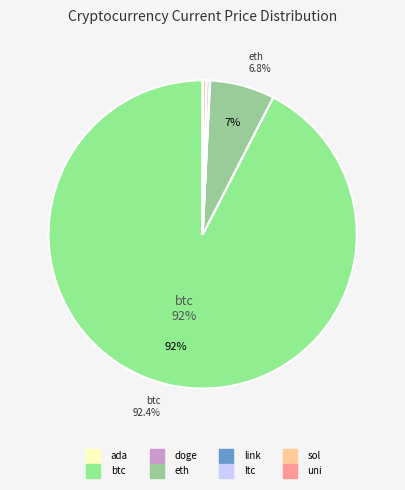

The ada slice represents 14% of the pie. True or false?

False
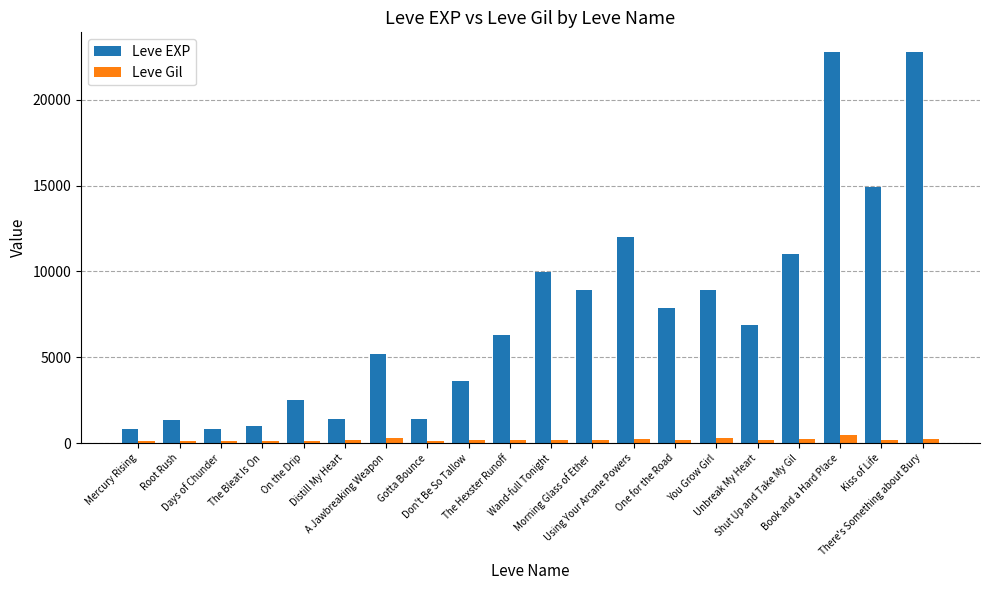

Rank the series at Gotta Bounce from highest to lowest value.

Leve EXP, Leve Gil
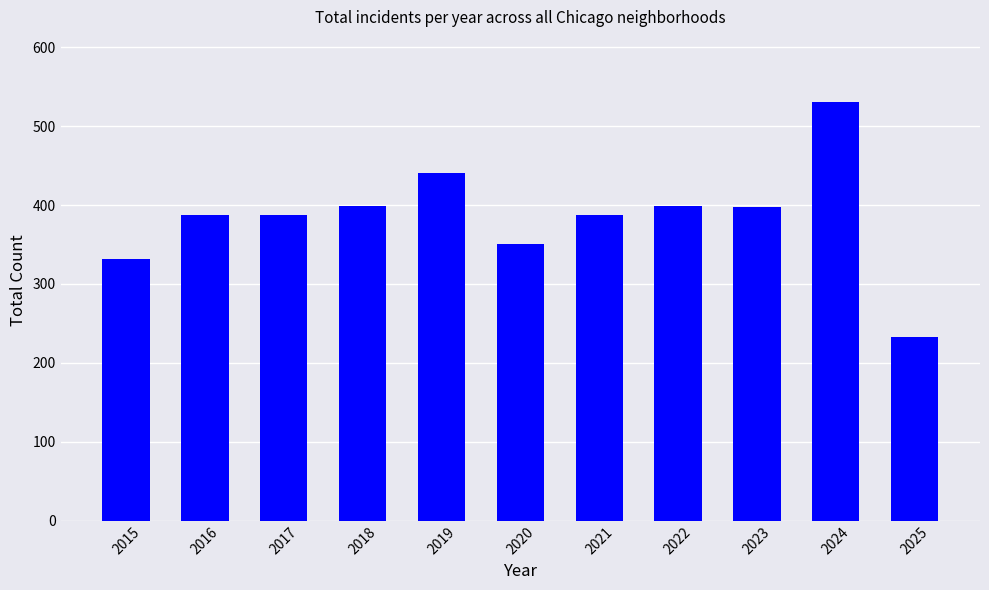

What is the value of the 1st bar from the left?

331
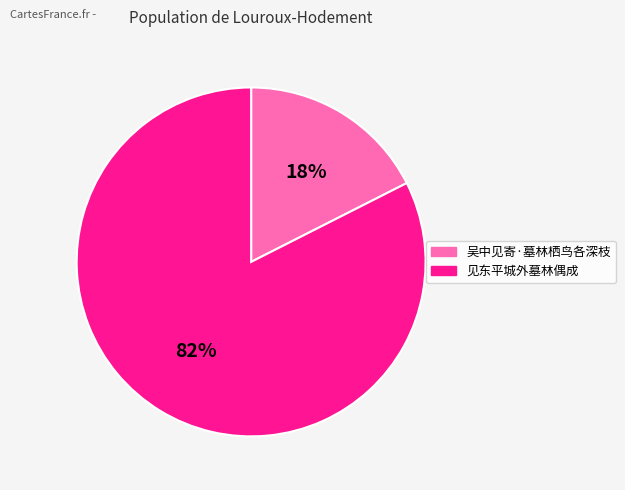

What is the smallest slice in the pie chart?

吴中见寄·墓林栖鸟各深枝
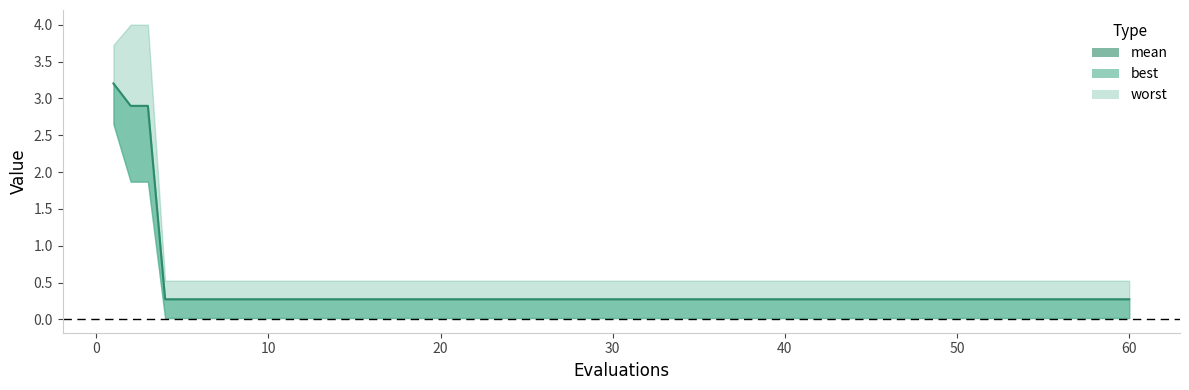

What is the label of the 10th point from the right?

50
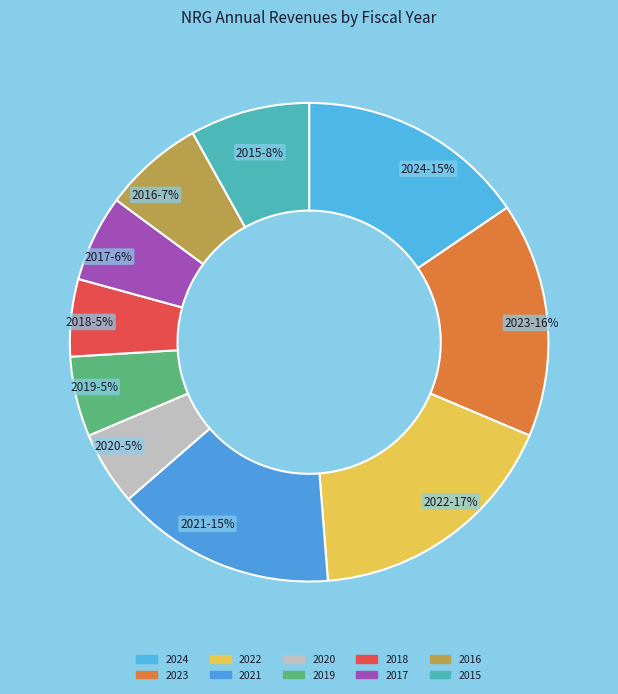

How many segments does this pie chart have?

10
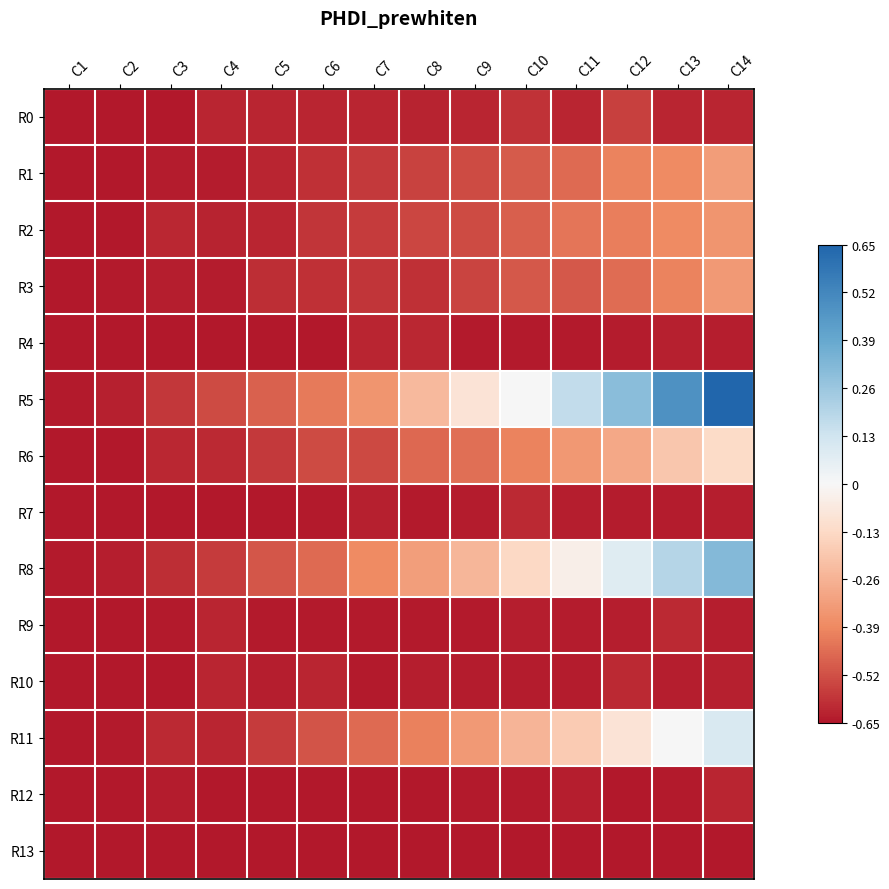

Reading left to right, extract all data points from this chart.

R0: C1=-0.7	C2=-0.7	C3=-0.7	C4=-0.6	C5=-0.6	C6=-0.6	C7=-0.6	C8=-0.6	C9=-0.6	C10=-0.6	C11=-0.6	C12=-0.6	C13=-0.6	C14=-0.6
R1: C1=-0.7	C2=-0.6	C3=-0.6	C4=-0.6	C5=-0.6	C6=-0.6	C7=-0.6	C8=-0.6	C9=-0.5	C10=-0.5	C11=-0.5	C12=-0.4	C13=-0.4	C14=-0.3
R2: C1=-0.6	C2=-0.7	C3=-0.6	C4=-0.6	C5=-0.6	C6=-0.6	C7=-0.6	C8=-0.5	C9=-0.5	C10=-0.5	C11=-0.4	C12=-0.4	C13=-0.4	C14=-0.4
R3: C1=-0.7	C2=-0.6	C3=-0.6	C4=-0.6	C5=-0.6	C6=-0.6	C7=-0.6	C8=-0.6	C9=-0.5	C10=-0.5	C11=-0.5	C12=-0.5	C13=-0.4	C14=-0.3
R4: C1=-0.6	C2=-0.6	C3=-0.6	C4=-0.6	C5=-0.6	C6=-0.6	C7=-0.6	C8=-0.6	C9=-0.6	C10=-0.6	C11=-0.6	C12=-0.6	C13=-0.6	C14=-0.6
R5: C1=-0.6	C2=-0.6	C3=-0.6	C4=-0.5	C5=-0.5	C6=-0.4	C7=-0.4	C8=-0.2	C9=-0.1	C10=0.0	C11=0.2	C12=0.3	C13=0.5	C14=0.7
R6: C1=-0.7	C2=-0.6	C3=-0.6	C4=-0.6	C5=-0.6	C6=-0.5	C7=-0.5	C8=-0.5	C9=-0.4	C10=-0.4	C11=-0.3	C12=-0.3	C13=-0.2	C14=-0.1
R7: C1=-0.6	C2=-0.6	C3=-0.6	C4=-0.6	C5=-0.6	C6=-0.6	C7=-0.6	C8=-0.6	C9=-0.6	C10=-0.6	C11=-0.6	C12=-0.6	C13=-0.6	C14=-0.6
R8: C1=-0.6	C2=-0.6	C3=-0.6	C4=-0.6	C5=-0.5	C6=-0.5	C7=-0.4	C8=-0.3	C9=-0.2	C10=-0.1	C11=-0.0	C12=0.1	C13=0.2	C14=0.3
R9: C1=-0.6	C2=-0.6	C3=-0.6	C4=-0.6	C5=-0.6	C6=-0.6	C7=-0.6	C8=-0.6	C9=-0.6	C10=-0.6	C11=-0.6	C12=-0.6	C13=-0.6	C14=-0.6
R10: C1=-0.7	C2=-0.7	C3=-0.7	C4=-0.6	C5=-0.6	C6=-0.6	C7=-0.6	C8=-0.6	C9=-0.6	C10=-0.6	C11=-0.6	C12=-0.6	C13=-0.6	C14=-0.6
R11: C1=-0.7	C2=-0.6	C3=-0.6	C4=-0.6	C5=-0.6	C6=-0.5	C7=-0.5	C8=-0.4	C9=-0.3	C10=-0.2	C11=-0.2	C12=-0.1	C13=0.0	C14=0.1
R12: C1=-0.7	C2=-0.7	C3=-0.6	C4=-0.7	C5=-0.7	C6=-0.6	C7=-0.6	C8=-0.6	C9=-0.6	C10=-0.6	C11=-0.6	C12=-0.6	C13=-0.6	C14=-0.6
R13: C1=-0.7	C2=-0.7	C3=-0.7	C4=-0.7	C5=-0.7	C6=-0.7	C7=-0.7	C8=-0.7	C9=-0.7	C10=-0.7	C11=-0.7	C12=-0.7	C13=-0.7	C14=-0.7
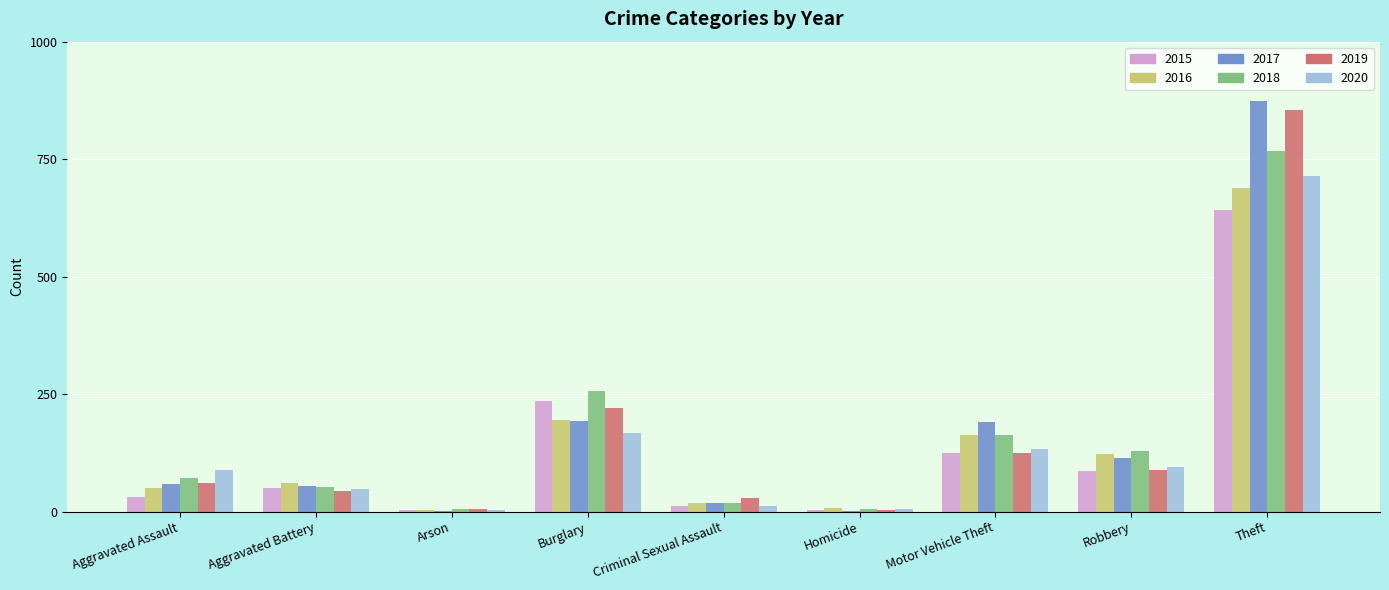

What are all the series names shown in the legend?

2015, 2016, 2017, 2018, 2019, 2020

☆ ☆ ☆

▸ **Problem**:
Copy out all of the lines above word for word, and leave the pictures out.

▸ **Finished task**:
The ada slice represents 14% of the pie. True or false?

False

Rank the series at Gotta Bounce from highest to lowest value.

Leve EXP, Leve Gil

What is the value of the 1st bar from the left?

331

What is the smallest slice in the pie chart?

吴中见寄·墓林栖鸟各深枝

What is the label of the 10th point from the right?

50

How many segments does this pie chart have?

10

Reading left to right, extract all data points from this chart.

R0: C1=-0.7	C2=-0.7	C3=-0.7	C4=-0.6	C5=-0.6	C6=-0.6	C7=-0.6	C8=-0.6	C9=-0.6	C10=-0.6	C11=-0.6	C12=-0.6	C13=-0.6	C14=-0.6
R1: C1=-0.7	C2=-0.6	C3=-0.6	C4=-0.6	C5=-0.6	C6=-0.6	C7=-0.6	C8=-0.6	C9=-0.5	C10=-0.5	C11=-0.5	C12=-0.4	C13=-0.4	C14=-0.3
R2: C1=-0.6	C2=-0.7	C3=-0.6	C4=-0.6	C5=-0.6	C6=-0.6	C7=-0.6	C8=-0.5	C9=-0.5	C10=-0.5	C11=-0.4	C12=-0.4	C13=-0.4	C14=-0.4
R3: C1=-0.7	C2=-0.6	C3=-0.6	C4=-0.6	C5=-0.6	C6=-0.6	C7=-0.6	C8=-0.6	C9=-0.5	C10=-0.5	C11=-0.5	C12=-0.5	C13=-0.4	C14=-0.3
R4: C1=-0.6	C2=-0.6	C3=-0.6	C4=-0.6	C5=-0.6	C6=-0.6	C7=-0.6	C8=-0.6	C9=-0.6	C10=-0.6	C11=-0.6	C12=-0.6	C13=-0.6	C14=-0.6
R5: C1=-0.6	C2=-0.6	C3=-0.6	C4=-0.5	C5=-0.5	C6=-0.4	C7=-0.4	C8=-0.2	C9=-0.1	C10=0.0	C11=0.2	C12=0.3	C13=0.5	C14=0.7
R6: C1=-0.7	C2=-0.6	C3=-0.6	C4=-0.6	C5=-0.6	C6=-0.5	C7=-0.5	C8=-0.5	C9=-0.4	C10=-0.4	C11=-0.3	C12=-0.3	C13=-0.2	C14=-0.1
R7: C1=-0.6	C2=-0.6	C3=-0.6	C4=-0.6	C5=-0.6	C6=-0.6	C7=-0.6	C8=-0.6	C9=-0.6	C10=-0.6	C11=-0.6	C12=-0.6	C13=-0.6	C14=-0.6
R8: C1=-0.6	C2=-0.6	C3=-0.6	C4=-0.6	C5=-0.5	C6=-0.5	C7=-0.4	C8=-0.3	C9=-0.2	C10=-0.1	C11=-0.0	C12=0.1	C13=0.2	C14=0.3
R9: C1=-0.6	C2=-0.6	C3=-0.6	C4=-0.6	C5=-0.6	C6=-0.6	C7=-0.6	C8=-0.6	C9=-0.6	C10=-0.6	C11=-0.6	C12=-0.6	C13=-0.6	C14=-0.6
R10: C1=-0.7	C2=-0.7	C3=-0.7	C4=-0.6	C5=-0.6	C6=-0.6	C7=-0.6	C8=-0.6	C9=-0.6	C10=-0.6	C11=-0.6	C12=-0.6	C13=-0.6	C14=-0.6
R11: C1=-0.7	C2=-0.6	C3=-0.6	C4=-0.6	C5=-0.6	C6=-0.5	C7=-0.5	C8=-0.4	C9=-0.3	C10=-0.2	C11=-0.2	C12=-0.1	C13=0.0	C14=0.1
R12: C1=-0.7	C2=-0.7	C3=-0.6	C4=-0.7	C5=-0.7	C6=-0.6	C7=-0.6	C8=-0.6	C9=-0.6	C10=-0.6	C11=-0.6	C12=-0.6	C13=-0.6	C14=-0.6
R13: C1=-0.7	C2=-0.7	C3=-0.7	C4=-0.7	C5=-0.7	C6=-0.7	C7=-0.7	C8=-0.7	C9=-0.7	C10=-0.7	C11=-0.7	C12=-0.7	C13=-0.7	C14=-0.7

What are all the series names shown in the legend?

2015, 2016, 2017, 2018, 2019, 2020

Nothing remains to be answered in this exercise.